▶ AIM OF THE EXERCISE
Beginning with the line that contains "neck: (322, 281)", transcribe every line through the end of the entries exactly as written, and reproduce nothing else.

══════

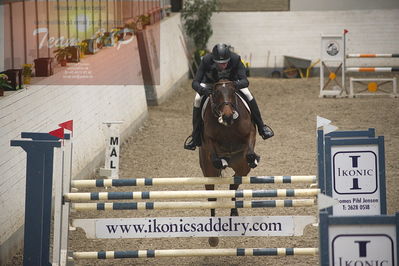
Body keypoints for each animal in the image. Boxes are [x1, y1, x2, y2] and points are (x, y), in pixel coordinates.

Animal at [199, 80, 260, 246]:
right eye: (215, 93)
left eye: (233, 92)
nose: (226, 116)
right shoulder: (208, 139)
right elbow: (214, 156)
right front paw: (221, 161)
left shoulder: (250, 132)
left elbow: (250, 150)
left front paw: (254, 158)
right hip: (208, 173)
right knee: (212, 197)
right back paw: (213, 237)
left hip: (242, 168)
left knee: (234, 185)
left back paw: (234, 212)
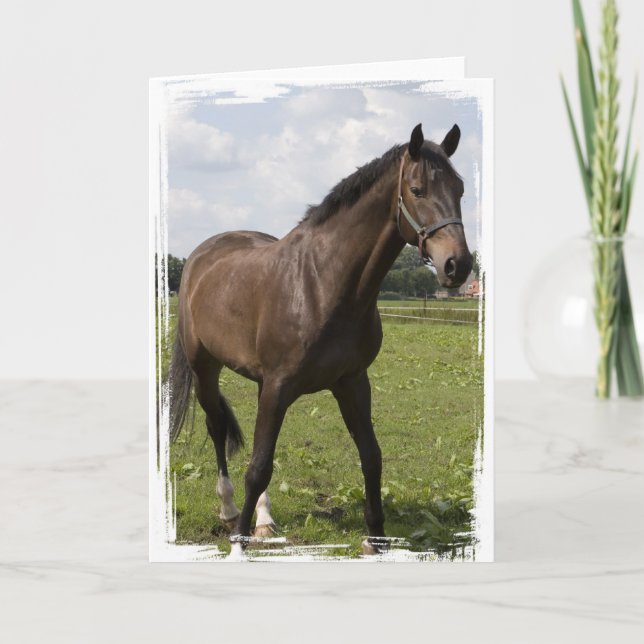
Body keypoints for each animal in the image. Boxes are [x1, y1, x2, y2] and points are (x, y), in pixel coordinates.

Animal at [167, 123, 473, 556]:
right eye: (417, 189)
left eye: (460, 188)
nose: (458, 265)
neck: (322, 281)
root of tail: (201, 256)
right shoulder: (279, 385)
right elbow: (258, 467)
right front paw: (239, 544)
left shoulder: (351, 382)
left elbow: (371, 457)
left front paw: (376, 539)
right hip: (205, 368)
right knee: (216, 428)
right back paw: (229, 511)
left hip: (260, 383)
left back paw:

══════

▶ TASK RESPONSE
neck: (322, 281)
root of tail: (201, 256)
right shoulder: (279, 385)
right elbow: (258, 467)
right front paw: (239, 544)
left shoulder: (351, 382)
left elbow: (371, 457)
left front paw: (376, 539)
right hip: (205, 368)
right knee: (216, 428)
right back paw: (229, 511)
left hip: (260, 383)
left back paw:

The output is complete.